## [Ausgewählter Text]
Meine Interpretation des Liedes ist, dass Philipp Nicolai mit „Wie schön leuchtet der Morgenstern“ eine zutiefst spirituelle und mystisch geprägte Frömmigkeit zum Ausdruck bringt, die inmitten der Erfahrungen von Leid und Tod eine intensive Nähe zu Gott sucht. Es weist auf Elemente der „neuen Frömmigkeit“ hin, die sich von einer rein dogmatischen Theologie abwendet und stattdessen auf eine persönliche, innige Beziehung zu Christus setzt.
In der vierten Strophe wird deutlich, dass Nicolai eine unmittelbare, freudige Erfahrung der göttlichen Gegenwart beschreibt. Die Freude wird als ein Geschenk Gottes verstanden. Es ist eine Art geistliches Licht, das sein Herz erfüllt. Dies ist ein zentraler Aspekt der neuen Frömmigkeit, die sich durch eine tiefgehende emotionale Verbindung zu Gott auszeichnet. Nicolai schildert diese Begegnung als eine warme und liebevolle Zuwendung Jesu. Die Vorstellung, dass Jesus nicht nur ein Erlöser in einem abstrakten Sinne ist, sondern als lebendige, spürbare Gegenwart erlebt wird, spiegelt die mystische Dimension dieser Frömmigkeit wider. Hier erkennt man dann die Christusmystik. Nicolai betont, dass Christus ihn innerlich stärkt, was an die Idee erinnert, dass wahre Frömmigkeit mehr ist als nur äußerliches Verhalten oder Glaubenssätze. Sie ist eine transformative Kraft, welche den Gläubigen von innen heraus verändert.
Es zeigt sich hier eine Abkehr von der bloßen Schriftlehre hin zu einer lebendigen Beziehung mit dem Wort Gottes, welches in Jesus Christus selbst verkörpert ist. Braut und Bräutigam sind hier zu erkennen. Nicolais Wunsch, in die Arme Christi aufgenommen zu werden, steht symbolisch für eine tiefe Sehnsucht nach Trost und Geborgenheit, die über das bloße intellektuelle Verständnis des Glaubens hinausgeht. Es erinnert an Mechtild von Magdeburg und ihrer Sehnsucht zu Gott, die auf einer radikaleren Ebene aber anzusiedeln ist. Diese Umarmung durch Christus kann als Bild für die mystische Vereinigung verstanden werden, in welcher der Gläubige sich als Teil der göttlichen Liebe erfährt. Dieser Gedanke entspricht der Brautmystik, die für die neue Frömmigkeit typisch ist, in der das Bild des Geliebten und der Geliebten die Nähe zwischen der menschlichen Seele und Christus beschreibt.

## [Aufgaben]
[a] In welcher Strophe des Liedes beschreibt Nicolai laut der Liedinterpretation eine unmittelbare, freudige Erfahrung der göttlichen Gegenwart?
[b] Schreiben Sie bitte den Abschnitt der Liedinterpretation ab, der mit „Meine Interpretation des“ beginnt und mit „zu Christus setzt.“ endet.

## [Ausgangsmaterial]
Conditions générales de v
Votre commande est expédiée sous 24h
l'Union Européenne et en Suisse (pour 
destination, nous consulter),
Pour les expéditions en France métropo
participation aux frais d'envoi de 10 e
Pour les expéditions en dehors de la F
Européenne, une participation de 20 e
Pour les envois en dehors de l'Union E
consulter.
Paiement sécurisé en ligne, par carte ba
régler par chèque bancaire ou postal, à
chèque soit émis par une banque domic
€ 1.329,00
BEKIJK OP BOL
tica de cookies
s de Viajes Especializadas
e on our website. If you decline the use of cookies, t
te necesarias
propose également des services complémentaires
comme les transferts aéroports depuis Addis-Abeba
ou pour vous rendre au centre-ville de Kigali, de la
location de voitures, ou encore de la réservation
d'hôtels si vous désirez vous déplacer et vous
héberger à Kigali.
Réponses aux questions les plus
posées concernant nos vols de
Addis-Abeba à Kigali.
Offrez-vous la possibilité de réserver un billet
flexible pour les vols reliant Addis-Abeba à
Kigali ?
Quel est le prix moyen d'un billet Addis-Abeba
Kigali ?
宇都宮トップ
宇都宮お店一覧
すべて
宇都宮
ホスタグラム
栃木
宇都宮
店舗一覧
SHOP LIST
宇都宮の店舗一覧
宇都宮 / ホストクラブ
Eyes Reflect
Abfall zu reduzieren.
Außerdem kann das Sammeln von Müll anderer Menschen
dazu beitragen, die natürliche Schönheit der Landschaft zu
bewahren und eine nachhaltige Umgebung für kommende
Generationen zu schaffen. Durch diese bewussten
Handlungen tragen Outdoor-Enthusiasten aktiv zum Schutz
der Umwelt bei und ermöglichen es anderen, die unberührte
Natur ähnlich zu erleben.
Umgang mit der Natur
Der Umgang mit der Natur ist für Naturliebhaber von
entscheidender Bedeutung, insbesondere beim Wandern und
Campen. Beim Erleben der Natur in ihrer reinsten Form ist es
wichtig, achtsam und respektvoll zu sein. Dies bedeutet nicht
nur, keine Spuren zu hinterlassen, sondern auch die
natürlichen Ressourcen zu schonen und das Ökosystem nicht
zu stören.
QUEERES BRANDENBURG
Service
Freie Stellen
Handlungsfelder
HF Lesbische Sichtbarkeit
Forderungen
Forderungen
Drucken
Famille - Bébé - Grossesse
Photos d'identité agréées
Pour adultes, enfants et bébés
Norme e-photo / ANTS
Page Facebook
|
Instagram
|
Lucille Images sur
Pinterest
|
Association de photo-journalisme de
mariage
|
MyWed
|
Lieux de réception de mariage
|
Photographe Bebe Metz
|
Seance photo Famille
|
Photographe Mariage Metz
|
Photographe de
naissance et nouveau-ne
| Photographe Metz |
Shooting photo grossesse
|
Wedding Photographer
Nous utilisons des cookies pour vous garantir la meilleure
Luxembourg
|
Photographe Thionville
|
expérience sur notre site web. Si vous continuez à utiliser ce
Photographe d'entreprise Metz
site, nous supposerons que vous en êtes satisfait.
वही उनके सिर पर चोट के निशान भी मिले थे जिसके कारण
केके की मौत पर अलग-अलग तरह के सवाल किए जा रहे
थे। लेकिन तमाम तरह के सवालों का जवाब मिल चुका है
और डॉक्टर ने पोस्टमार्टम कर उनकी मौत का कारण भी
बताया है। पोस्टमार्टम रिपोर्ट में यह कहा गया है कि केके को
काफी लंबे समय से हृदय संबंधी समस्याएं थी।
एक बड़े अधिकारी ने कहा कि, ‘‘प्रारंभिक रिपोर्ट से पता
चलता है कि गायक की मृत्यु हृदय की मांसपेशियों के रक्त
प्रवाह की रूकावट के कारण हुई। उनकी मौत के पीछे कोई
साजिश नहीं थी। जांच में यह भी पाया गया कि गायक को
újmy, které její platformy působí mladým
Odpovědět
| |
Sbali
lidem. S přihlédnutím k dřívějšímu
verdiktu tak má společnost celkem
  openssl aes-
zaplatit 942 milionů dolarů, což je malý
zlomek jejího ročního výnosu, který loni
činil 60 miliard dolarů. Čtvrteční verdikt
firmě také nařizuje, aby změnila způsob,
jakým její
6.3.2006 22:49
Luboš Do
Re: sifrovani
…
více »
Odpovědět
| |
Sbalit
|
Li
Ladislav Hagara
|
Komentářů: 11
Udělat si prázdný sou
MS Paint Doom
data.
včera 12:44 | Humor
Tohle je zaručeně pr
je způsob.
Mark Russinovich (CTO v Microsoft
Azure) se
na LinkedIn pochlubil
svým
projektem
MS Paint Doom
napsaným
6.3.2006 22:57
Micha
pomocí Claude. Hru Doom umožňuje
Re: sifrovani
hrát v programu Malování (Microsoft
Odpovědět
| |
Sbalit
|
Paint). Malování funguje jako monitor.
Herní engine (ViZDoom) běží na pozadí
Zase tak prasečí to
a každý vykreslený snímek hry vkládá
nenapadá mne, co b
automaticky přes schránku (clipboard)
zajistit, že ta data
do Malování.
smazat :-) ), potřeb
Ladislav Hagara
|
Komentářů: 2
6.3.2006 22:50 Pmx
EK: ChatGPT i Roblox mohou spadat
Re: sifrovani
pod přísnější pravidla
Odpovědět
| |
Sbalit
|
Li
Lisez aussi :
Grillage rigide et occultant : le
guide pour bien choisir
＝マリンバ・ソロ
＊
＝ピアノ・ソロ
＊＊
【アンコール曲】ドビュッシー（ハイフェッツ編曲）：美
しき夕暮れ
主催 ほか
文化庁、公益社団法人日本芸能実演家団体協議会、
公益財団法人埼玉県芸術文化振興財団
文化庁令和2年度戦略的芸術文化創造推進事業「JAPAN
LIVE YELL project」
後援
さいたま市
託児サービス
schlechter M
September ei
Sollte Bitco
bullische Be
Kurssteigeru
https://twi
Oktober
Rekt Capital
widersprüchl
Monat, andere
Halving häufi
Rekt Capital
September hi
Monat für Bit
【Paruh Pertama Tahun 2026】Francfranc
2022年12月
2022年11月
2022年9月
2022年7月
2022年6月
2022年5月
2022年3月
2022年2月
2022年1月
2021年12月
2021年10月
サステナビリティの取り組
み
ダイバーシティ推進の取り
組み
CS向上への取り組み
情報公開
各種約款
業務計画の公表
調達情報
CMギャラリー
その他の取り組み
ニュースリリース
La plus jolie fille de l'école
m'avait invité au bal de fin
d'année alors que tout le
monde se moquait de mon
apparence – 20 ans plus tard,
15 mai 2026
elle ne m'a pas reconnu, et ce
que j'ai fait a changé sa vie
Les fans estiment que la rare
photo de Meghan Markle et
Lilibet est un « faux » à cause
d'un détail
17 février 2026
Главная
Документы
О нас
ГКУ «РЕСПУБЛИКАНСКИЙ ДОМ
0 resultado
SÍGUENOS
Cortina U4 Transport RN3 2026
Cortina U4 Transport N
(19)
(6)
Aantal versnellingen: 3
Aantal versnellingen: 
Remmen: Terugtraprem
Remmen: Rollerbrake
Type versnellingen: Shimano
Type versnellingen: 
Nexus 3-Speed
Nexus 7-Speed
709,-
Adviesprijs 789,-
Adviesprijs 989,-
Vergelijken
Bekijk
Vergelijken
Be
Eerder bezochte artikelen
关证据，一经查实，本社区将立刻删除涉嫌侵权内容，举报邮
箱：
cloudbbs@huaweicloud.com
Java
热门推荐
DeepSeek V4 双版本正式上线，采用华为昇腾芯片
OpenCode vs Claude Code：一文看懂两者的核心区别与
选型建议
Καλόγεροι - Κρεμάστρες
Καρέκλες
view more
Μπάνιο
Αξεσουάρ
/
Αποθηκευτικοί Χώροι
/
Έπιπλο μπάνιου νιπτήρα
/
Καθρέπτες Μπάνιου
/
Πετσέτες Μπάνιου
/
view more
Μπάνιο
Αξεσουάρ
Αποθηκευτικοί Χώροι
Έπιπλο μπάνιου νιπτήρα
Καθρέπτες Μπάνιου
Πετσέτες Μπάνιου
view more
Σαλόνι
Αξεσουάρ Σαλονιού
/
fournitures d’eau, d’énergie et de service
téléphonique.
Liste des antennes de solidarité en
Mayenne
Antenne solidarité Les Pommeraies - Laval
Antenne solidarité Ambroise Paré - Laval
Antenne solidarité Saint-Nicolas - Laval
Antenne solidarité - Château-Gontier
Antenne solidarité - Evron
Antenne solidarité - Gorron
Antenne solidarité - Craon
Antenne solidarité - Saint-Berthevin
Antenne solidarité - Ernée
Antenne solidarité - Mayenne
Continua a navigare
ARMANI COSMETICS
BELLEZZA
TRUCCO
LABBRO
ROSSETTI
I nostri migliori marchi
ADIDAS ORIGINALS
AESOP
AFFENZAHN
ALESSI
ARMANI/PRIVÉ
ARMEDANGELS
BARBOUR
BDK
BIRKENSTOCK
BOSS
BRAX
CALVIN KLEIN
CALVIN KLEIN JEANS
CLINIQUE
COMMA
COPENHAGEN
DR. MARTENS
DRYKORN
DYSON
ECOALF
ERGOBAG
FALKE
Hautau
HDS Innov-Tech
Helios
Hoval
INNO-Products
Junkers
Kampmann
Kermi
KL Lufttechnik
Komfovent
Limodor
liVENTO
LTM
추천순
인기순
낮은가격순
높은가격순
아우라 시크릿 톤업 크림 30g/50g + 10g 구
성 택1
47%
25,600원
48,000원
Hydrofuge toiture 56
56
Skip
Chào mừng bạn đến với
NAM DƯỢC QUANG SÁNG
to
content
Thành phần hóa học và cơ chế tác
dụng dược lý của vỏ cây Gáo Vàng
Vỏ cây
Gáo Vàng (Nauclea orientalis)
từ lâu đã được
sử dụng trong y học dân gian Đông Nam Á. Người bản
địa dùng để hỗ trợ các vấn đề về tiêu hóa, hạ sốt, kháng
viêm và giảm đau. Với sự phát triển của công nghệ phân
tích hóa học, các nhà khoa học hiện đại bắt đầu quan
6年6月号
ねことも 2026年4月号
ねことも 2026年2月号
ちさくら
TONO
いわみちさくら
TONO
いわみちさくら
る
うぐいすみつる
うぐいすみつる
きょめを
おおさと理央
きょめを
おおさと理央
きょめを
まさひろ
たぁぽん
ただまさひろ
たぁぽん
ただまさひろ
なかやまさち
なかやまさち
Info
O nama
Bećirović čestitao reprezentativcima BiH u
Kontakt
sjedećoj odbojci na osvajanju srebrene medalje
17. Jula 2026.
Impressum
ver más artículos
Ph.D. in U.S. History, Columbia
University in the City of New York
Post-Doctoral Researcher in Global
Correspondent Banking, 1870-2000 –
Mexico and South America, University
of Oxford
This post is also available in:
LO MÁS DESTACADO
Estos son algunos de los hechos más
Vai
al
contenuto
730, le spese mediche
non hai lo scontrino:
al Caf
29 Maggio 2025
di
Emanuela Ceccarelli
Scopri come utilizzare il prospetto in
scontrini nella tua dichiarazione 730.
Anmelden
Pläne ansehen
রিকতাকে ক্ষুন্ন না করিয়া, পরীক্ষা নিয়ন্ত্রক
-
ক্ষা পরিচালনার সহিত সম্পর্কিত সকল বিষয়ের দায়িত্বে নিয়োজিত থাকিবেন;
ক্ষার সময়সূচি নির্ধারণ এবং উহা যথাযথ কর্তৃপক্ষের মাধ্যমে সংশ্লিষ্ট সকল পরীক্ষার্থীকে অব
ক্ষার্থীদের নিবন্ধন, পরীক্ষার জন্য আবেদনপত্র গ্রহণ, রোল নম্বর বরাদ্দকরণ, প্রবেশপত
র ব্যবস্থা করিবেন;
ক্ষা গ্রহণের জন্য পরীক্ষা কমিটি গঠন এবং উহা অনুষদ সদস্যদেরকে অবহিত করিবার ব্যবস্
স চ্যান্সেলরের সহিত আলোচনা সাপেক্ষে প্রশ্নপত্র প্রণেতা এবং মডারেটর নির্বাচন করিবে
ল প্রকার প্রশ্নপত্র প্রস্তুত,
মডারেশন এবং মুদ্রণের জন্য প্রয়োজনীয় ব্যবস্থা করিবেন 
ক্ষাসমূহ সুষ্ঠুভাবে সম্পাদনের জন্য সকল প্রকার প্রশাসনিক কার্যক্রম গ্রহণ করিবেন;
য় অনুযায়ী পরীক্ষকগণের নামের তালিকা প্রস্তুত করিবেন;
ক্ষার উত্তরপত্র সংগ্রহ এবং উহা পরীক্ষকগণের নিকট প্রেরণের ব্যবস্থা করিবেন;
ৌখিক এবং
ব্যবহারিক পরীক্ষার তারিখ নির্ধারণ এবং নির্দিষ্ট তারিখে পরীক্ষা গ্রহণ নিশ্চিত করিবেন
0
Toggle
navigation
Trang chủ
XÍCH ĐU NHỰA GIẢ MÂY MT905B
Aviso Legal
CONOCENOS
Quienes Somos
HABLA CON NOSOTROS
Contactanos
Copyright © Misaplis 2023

## [Lösungen in Reihenfolge]
[a] In der vierten Strophe.

[b]
Meine Interpretation des Liedes ist, dass Philipp Nicolai mit „Wie schön leuchtet der Morgenstern“ eine zutiefst spirituelle und mystisch geprägte Frömmigkeit zum Ausdruck bringt, die inmitten der Erfahrungen von Leid und Tod eine intensive Nähe zu Gott sucht. Es weist auf Elemente der „neuen Frömmigkeit“ hin, die sich von einer rein dogmatischen Theologie abwendet und stattdessen auf eine persönliche, innige Beziehung zu Christus setzt.